While Pope Francis has not given reasons for the changes, Cardinal Burke has appeared increasingly out of step with his pontificate through his defense of doctrine on controversial moral issues. 

During the recent synod, he was one of the most vocal critics of a midterm report that used conciliatory language toward people living lives contrary to Catholic teaching, including those in same-sex unions. He has also been concerned that efforts to streamline the marriage annulment process will undermine its rigor.

While he did not address the move directly, he addressed several of the controversial issues throughout his talk. When he was introduced prior to dinner, Elizabeth Mitchell, director of development at Trinity Academy noted, “We’re all here for one reason and that’s to honor the heart of Cardinal Raymond Burke.” Her statement was met with an extended standing ovation for the cardinal. 

During his presentation, the cardinal stressed that the church is impelled to devote herself to safeguarding and fostering the truth of married life, and said, “In our Christian witness and apostolate, we must give special attention to the sanctity of marriage and to the fidelity, indissolubility and procreativity of the marital union.”

He also expressed concern that human sexuality is no longer seen as a gift from God which draws a man and woman together, but rather is a tool for personal gratification.

He pointed to the devastation wrought daily in the world by the multimillion dollar industry of pornography “or the incredibly aggressive homosexual agenda which can only result in the profound unhappiness and even despair of those affected by it and the destruction of society as it has always done historically.”

According to the cardinal, restoration of respect for the integrity of the conjugal act is essential to the future of Western culture, the advancement of a culture of life.

He was equally direct about the existence of same-sex unions.

“Today we sadly find the need to speak of traditional marriage, as if there were another kind of marriage. There is only one kind of marriage as God has given to us at creation and as Christ has redeemed it by his saving passion and death,” he said. 

The notion of tolerance, which leads to thinking and acting contrary to moral law, seems to be the interpretative key for many Christians, said Cardinal Burke.

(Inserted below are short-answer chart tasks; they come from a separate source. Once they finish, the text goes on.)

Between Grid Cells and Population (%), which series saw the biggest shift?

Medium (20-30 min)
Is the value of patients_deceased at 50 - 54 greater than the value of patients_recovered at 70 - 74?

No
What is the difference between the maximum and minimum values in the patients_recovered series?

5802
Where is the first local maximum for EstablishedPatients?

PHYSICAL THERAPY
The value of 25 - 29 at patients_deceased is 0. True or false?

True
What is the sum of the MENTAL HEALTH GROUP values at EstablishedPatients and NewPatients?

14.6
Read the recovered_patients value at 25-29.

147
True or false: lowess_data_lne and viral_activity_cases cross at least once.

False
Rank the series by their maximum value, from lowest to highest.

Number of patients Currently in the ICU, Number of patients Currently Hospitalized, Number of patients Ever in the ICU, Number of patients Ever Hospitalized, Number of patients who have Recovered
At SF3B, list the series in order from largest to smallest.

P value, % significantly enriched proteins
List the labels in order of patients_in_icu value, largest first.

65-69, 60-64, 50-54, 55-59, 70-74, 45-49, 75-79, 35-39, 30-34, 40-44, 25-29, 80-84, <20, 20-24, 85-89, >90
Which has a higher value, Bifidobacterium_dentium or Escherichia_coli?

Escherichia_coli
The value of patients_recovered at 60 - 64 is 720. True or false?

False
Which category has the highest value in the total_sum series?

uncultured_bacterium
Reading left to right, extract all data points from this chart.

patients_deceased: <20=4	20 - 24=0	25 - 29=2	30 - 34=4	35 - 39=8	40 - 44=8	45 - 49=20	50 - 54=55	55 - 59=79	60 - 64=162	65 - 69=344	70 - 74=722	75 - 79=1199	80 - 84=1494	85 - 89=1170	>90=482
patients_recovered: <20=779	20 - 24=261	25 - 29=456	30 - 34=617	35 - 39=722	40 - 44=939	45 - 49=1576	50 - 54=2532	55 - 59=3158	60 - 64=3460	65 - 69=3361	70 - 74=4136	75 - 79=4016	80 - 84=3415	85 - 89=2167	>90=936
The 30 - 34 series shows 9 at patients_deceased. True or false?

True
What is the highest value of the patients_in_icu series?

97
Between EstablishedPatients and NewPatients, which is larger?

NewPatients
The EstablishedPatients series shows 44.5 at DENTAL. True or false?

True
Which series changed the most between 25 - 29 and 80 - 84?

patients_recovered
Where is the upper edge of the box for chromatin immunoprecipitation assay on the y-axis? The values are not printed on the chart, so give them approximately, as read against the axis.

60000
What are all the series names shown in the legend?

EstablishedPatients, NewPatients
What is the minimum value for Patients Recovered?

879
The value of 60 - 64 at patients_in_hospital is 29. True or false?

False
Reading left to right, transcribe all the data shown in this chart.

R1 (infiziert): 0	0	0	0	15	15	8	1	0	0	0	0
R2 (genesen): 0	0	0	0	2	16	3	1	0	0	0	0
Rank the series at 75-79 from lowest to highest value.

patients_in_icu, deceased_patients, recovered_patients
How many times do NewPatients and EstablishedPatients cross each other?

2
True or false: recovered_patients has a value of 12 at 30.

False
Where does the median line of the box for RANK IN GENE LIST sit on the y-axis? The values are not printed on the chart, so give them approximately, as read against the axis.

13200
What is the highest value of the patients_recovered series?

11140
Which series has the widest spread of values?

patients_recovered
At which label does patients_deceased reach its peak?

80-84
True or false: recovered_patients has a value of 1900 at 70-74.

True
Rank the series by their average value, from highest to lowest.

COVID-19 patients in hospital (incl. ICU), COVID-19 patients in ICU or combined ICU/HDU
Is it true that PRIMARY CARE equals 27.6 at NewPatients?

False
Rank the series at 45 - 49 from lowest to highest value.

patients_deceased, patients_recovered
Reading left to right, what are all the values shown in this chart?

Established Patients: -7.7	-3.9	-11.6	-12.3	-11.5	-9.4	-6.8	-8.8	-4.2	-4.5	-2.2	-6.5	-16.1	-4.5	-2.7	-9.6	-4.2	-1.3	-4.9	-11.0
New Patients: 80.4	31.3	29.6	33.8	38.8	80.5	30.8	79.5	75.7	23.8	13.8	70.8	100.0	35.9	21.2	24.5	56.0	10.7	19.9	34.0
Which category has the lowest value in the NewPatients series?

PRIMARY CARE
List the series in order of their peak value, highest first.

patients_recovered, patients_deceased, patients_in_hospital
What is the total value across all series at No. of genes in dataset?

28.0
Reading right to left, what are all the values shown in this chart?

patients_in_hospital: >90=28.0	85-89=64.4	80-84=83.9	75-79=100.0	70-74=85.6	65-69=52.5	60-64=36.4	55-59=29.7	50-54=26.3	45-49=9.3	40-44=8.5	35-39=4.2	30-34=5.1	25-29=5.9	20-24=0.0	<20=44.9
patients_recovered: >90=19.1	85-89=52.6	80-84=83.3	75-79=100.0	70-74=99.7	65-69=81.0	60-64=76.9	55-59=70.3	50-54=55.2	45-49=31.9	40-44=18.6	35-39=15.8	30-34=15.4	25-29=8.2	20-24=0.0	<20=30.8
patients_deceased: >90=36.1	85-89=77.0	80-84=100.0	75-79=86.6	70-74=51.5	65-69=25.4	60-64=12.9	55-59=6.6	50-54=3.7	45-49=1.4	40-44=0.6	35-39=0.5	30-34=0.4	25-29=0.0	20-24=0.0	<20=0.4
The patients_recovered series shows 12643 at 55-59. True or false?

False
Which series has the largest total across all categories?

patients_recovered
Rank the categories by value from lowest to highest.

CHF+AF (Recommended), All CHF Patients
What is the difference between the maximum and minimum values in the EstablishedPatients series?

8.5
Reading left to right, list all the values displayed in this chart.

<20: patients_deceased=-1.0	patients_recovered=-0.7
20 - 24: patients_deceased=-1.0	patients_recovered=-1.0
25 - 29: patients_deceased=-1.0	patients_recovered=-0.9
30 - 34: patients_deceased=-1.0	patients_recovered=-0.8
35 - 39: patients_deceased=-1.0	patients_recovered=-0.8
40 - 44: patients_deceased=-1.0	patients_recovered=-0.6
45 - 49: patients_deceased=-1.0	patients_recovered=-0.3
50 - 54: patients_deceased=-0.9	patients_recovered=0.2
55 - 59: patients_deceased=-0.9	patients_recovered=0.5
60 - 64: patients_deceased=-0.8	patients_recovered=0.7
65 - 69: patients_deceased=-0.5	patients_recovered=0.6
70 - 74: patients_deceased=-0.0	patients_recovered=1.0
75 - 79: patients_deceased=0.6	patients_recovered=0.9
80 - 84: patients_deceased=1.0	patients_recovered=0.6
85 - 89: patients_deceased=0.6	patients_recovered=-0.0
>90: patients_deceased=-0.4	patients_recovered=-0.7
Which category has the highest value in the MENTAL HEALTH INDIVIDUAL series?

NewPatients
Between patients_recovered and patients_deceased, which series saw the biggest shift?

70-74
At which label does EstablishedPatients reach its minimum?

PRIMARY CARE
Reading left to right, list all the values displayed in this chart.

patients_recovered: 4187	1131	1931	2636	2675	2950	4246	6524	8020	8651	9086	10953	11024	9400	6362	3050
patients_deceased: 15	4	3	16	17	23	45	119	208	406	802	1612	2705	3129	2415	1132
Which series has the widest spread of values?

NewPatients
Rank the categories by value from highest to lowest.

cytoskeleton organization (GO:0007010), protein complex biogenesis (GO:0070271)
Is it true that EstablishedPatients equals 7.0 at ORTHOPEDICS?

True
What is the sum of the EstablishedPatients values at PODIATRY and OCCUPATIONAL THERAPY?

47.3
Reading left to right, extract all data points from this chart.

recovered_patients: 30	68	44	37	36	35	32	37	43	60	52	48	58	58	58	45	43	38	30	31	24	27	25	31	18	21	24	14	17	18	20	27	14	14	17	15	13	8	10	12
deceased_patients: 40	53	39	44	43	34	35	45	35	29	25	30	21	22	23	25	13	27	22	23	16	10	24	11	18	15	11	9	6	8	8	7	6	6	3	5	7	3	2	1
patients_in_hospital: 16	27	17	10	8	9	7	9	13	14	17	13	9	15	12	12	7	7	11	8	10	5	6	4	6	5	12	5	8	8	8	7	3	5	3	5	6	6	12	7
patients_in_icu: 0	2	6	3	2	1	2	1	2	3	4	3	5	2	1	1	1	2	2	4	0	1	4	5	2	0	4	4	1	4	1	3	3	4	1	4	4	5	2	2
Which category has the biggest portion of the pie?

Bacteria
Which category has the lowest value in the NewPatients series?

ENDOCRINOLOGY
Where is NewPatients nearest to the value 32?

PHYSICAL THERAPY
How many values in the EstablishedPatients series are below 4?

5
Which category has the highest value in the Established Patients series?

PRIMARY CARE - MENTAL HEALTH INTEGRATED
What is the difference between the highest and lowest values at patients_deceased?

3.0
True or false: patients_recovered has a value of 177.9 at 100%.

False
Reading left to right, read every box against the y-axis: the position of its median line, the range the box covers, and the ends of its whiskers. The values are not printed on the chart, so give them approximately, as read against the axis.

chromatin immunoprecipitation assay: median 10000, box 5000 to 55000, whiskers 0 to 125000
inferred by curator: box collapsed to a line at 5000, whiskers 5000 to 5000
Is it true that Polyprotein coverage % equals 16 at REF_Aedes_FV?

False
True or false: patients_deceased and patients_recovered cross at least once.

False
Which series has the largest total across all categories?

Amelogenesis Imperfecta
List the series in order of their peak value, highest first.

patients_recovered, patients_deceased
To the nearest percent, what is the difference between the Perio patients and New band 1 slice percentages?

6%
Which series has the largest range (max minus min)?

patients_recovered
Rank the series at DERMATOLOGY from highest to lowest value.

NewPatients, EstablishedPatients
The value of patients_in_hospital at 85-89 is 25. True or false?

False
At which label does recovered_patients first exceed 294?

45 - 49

“According to this approach, one can no longer distinguish between the beautiful and the ugly, the true and the false and the good and the evil,” he said, adding this approach is not grounded in moral tradition, “but tends to dominate our approach to the extent that we claim to be Christian while tolerating ways of thinking and acting which are diametrically opposed to the moral law revealed to us in nature and the sacred Scriptures.” 

This thinking, said the cardinal, leads to a “spiritual seasickness, a disorientation which I myself have felt and I’m sure perhaps you have encountered, too, in our culture. Certain actions cannot be at the same time both true to moral law and not true to it.”

The response, said Cardinal Burke, must be charity, “unconditional love of the person who is involved in the evil, but firm abhorrence of the evil to which the person has fallen.”

All education must be directed to forming students in charity with a proper understanding of conscience.

“Today one must be attentive to a false notion of conscience used to justify sinful acts,” he noted.

Ultimately, he said, education should be directed to the happiness of the individual, which is found in right relationships and has its fulfillment in eternal life.

“It presupposes the objective nature of things to which the human heart is directed, if it is trained to be a ‘listening heart.’ It seeks an ever deeper knowledge and love of the true, the good, and the beautiful. It forms the individual to this fundamental pursuit throughout his or her lifetime,” said the cardinal.

In closing, he asked his audience to pray for him “in this mission which is mine.”